→ **WORK TASK**:
Using the data below, gather each line that includes the word "DataWidth".

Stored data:
^^^^^^^^^^^^^^^^

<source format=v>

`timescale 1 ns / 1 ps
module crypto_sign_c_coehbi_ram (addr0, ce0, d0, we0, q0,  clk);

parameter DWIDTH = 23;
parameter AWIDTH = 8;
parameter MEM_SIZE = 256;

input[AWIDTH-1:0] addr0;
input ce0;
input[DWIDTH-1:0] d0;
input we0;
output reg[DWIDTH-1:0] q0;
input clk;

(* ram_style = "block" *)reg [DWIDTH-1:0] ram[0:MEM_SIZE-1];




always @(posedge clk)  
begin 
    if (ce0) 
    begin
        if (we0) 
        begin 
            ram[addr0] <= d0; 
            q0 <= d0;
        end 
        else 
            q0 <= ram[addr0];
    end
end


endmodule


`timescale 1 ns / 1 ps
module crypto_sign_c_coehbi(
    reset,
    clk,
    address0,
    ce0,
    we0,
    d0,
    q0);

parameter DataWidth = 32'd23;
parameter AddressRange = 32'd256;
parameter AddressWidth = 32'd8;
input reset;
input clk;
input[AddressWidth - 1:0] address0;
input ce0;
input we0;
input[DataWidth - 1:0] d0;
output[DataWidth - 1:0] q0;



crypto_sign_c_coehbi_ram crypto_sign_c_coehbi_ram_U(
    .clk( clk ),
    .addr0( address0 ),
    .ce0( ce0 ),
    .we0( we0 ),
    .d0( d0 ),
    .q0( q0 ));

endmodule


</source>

^^^^^^^^^^^^^^^^

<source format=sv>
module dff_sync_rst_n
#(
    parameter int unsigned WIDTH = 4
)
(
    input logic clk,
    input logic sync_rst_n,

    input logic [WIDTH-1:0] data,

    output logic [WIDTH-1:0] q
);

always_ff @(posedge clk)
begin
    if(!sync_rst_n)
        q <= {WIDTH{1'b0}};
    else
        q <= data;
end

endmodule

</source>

^^^^^^^^^^^^^^^^

→ **ANSWER FOR THIS EXERCISE**:
parameter DataWidth = 32'd23;
input[DataWidth - 1:0] d0;
output[DataWidth - 1:0] q0;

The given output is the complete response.